▸ Problem statement:
Give the rows below as a Markdown table with the columns "No." and "Line". Number each line and leave out the blank lines and the pictures.

Records to process: Begin

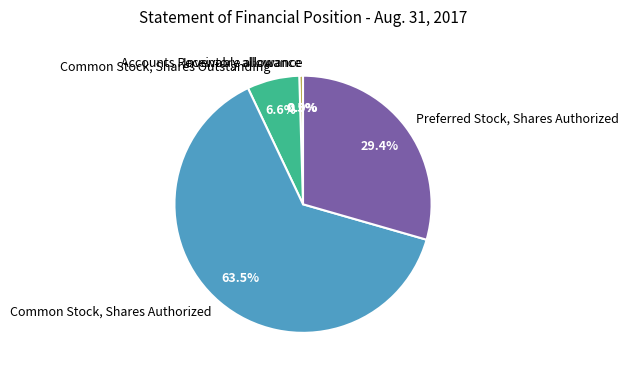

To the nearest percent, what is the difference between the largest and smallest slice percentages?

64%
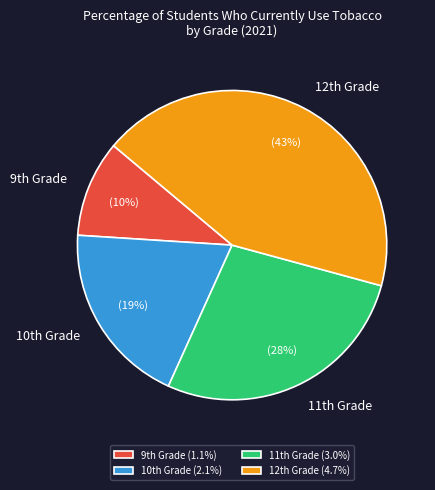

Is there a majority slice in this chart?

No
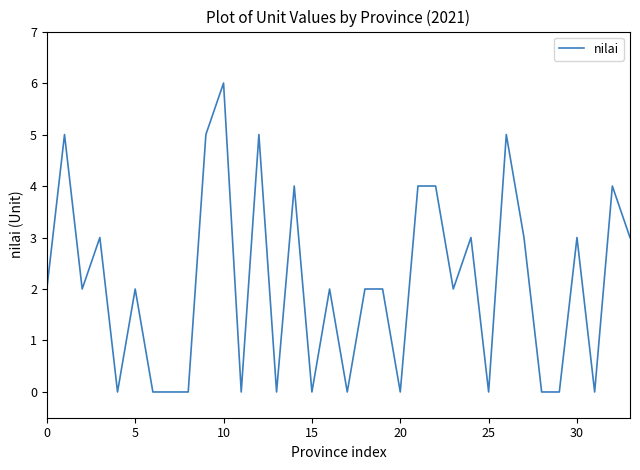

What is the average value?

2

Records to process: End

▸ Completed task:
| No. | Line |
|---|---|
| 1 | To the nearest percent, what is the difference between the largest and smallest slice percentages? |
| 2 | 64% |
| 3 | Is there a majority slice in this chart? |
| 4 | No |
| 5 | What is the average value? |
| 6 | 2 |